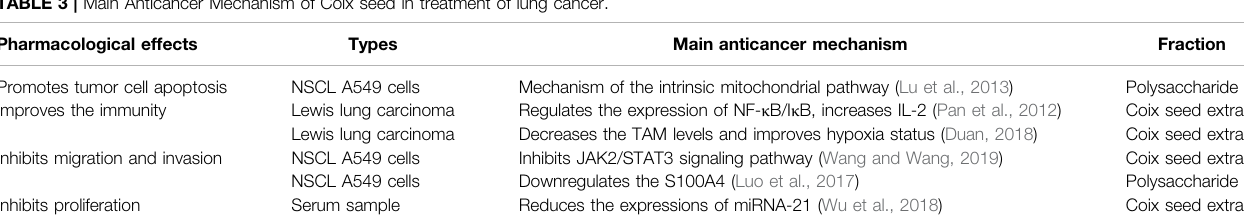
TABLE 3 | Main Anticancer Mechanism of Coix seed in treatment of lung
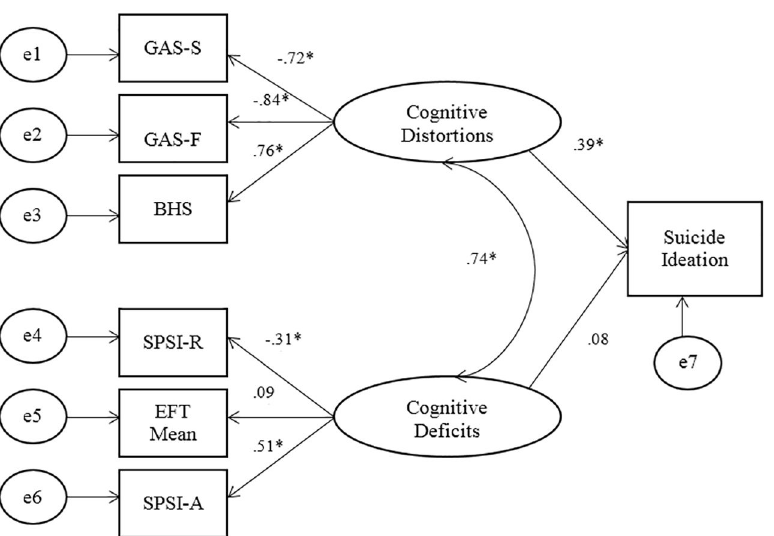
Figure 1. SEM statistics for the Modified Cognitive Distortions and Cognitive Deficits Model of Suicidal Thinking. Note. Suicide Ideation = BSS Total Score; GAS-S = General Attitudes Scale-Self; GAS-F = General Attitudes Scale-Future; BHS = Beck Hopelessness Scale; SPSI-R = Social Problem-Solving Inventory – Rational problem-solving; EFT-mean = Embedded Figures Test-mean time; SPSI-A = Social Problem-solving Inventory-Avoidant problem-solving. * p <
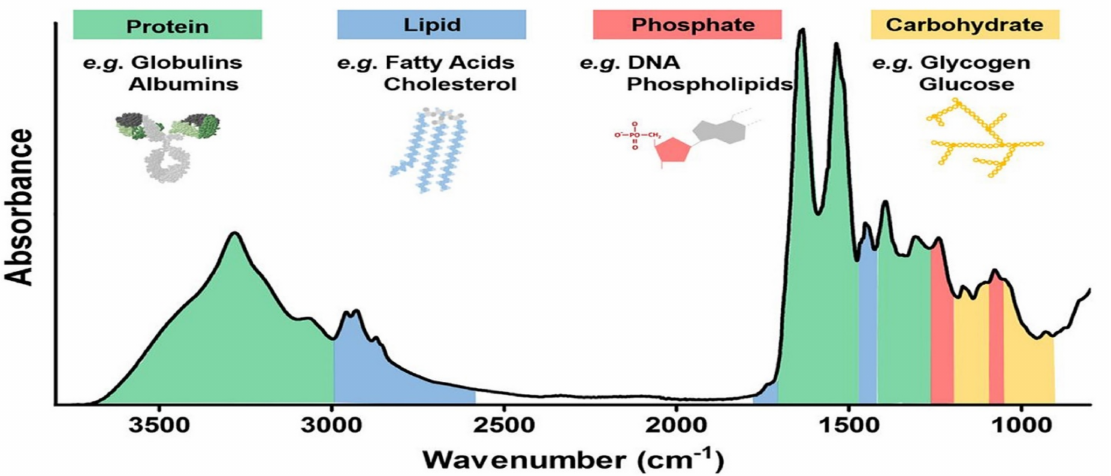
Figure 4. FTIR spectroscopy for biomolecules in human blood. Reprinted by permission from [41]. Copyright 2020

########

• **TASK TO CARRY OUT**
In transcribing the material above, reproduce each line exactly and include none of the pictures.

• **ANSWER BELOW**
TABLE 3 | Main Anticancer Mechanism of Coix seed in treatment of lung
Figure 1. SEM statistics for the Modified Cognitive Distortions and Cognitive Deficits Model of Suicidal Thinking. Note. Suicide Ideation = BSS Total Score; GAS-S = General Attitudes Scale-Self; GAS-F = General Attitudes Scale-Future; BHS = Beck Hopelessness Scale; SPSI-R = Social Problem-Solving Inventory – Rational problem-solving; EFT-mean = Embedded Figures Test-mean time; SPSI-A = Social Problem-solving Inventory-Avoidant problem-solving. * p <
Figure 4. FTIR spectroscopy for biomolecules in human blood. Reprinted by permission from [41]. Copyright 2020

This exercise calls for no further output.